I'm in Khartoum for the weekend, and things have changed a lot since my last visit.
To begin with, the World Food Programme, which runs the HAS (Humanitarian Air Services, aka my favourite airline), has started charging us aid workers $100 for the pleasure of sitting on the 8-hr flight to Khartoum (it should be 2 hrs, but most of the time the planes stop in at least three other places to pick up more people...so it's more like a bus than an airplane). WFP has been nagging the donors for more funding, but it seems not enough of them have come through - and now the aid agencies have got to fork over the cash for the flights themselves. Ouch.

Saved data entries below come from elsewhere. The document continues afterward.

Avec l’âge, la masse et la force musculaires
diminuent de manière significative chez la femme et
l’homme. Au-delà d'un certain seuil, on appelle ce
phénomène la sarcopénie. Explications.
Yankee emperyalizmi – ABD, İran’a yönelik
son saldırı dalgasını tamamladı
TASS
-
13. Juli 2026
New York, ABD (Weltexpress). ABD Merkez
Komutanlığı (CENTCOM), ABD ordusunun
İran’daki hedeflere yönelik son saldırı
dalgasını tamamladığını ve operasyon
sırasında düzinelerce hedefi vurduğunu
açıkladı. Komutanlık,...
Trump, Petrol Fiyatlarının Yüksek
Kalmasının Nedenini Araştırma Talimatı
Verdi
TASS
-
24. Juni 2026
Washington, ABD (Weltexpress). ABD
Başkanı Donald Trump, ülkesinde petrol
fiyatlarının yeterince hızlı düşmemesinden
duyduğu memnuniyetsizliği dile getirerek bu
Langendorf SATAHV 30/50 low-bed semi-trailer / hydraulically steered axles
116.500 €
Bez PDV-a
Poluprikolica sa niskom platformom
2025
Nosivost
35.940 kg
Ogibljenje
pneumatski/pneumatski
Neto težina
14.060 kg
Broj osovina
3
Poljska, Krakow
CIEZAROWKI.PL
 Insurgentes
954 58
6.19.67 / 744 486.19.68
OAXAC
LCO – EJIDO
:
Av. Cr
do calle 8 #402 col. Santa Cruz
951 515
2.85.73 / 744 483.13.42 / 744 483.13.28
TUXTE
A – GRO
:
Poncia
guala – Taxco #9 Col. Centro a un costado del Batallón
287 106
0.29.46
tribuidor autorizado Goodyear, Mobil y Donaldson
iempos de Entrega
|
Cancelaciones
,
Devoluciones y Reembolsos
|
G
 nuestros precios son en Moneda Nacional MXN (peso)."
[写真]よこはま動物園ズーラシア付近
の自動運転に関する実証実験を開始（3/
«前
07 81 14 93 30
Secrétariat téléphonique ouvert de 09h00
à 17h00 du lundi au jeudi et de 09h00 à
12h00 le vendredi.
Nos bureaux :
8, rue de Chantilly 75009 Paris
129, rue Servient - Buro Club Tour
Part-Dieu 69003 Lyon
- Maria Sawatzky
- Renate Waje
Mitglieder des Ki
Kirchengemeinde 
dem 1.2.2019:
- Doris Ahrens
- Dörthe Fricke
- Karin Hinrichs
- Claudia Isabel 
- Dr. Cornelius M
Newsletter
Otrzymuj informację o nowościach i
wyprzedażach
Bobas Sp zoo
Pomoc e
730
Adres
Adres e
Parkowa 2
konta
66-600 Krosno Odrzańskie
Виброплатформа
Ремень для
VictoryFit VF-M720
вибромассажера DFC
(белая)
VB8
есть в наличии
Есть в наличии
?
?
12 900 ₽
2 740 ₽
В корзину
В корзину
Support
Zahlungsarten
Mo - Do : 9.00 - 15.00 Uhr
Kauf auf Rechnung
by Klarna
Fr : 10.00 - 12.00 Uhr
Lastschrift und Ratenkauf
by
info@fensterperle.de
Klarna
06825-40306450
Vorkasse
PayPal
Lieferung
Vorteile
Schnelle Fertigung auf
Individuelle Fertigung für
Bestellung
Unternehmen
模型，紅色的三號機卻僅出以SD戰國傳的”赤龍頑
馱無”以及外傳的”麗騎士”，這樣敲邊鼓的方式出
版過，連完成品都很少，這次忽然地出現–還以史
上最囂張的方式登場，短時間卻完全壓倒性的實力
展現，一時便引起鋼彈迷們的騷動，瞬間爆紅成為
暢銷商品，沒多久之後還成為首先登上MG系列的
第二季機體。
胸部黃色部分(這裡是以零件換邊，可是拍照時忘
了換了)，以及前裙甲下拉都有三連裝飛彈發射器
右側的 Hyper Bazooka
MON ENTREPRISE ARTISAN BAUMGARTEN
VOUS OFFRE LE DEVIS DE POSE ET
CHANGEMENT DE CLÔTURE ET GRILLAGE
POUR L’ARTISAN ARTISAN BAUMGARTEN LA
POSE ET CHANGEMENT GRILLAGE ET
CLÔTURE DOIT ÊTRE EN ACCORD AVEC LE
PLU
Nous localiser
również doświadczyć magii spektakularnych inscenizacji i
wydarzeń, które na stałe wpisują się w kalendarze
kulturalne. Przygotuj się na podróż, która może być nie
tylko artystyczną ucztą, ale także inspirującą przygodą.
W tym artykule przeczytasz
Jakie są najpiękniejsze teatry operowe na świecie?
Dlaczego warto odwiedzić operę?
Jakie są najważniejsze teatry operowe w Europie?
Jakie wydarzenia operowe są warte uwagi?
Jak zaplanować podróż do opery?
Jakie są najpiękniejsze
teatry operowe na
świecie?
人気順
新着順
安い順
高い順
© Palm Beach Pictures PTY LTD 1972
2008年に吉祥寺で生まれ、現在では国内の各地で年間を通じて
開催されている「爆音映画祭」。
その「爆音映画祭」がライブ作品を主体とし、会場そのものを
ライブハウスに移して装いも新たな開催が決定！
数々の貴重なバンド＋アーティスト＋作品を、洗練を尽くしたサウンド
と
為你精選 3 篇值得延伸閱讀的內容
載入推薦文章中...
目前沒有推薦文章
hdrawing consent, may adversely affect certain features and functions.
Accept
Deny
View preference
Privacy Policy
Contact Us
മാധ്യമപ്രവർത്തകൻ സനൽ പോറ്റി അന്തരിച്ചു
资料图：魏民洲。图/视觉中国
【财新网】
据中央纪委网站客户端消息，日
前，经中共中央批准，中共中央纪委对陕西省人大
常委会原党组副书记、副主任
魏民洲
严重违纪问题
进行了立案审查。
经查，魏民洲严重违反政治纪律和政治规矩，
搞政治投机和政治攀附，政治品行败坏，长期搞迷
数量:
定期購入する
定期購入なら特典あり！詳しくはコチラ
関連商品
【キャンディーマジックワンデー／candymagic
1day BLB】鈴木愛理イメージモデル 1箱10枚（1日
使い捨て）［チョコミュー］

In the city itself, I can't believe the amount of construction going on - there are now so many restaurants that people have stopped referring to them as "the Turkish", "the Indian" or "the Italian". They have real names now.
There is even a coffee shop ("Solitaire") - more like Starbucks than Sudan, with a real espresso machine, pastries, panini, and - brace yourself - WIFI. It's bizarre to step off the dusty streets of Khartoum into this little bubble where aid workers and well-heeled Sudanese teenagers are hunched over their laptops, sipping lattes and occasionally glancing up to check out Carson Daly on MTV on the huge flat-screen TV hanging from the wall.
Ozone, the new bakery on Coca-Cola round-about (a well-known Khartoum landmark - there's a huge replica of a coke bottle in the middle of the road), is just as impressive. As soon as you step through its gleaming doors, you're hit by the tantalising smells of fresh ciabatta, French baguettes, and whole-meal rolls. There are Italian ice creams, fresh juices, specialty coffees and Black Forest gateaux. The cakes are like something out of a Viennese novel.
What amazed me most though was something I found on the shelves of the Amarat shopping centre last night: condoms. While I've always loved Amarat for its Swiss chocolates, Nutri-Grain bars and bottled Starbucks frappucinos (yes, really), I'm distinctly impressed to suddenly see a full range of lubricated, ribbed, even flavoured condoms lined up near the counter. This is certainly not the Khartoum I know.
I'm intrigued. Let's see what else the weekend brings.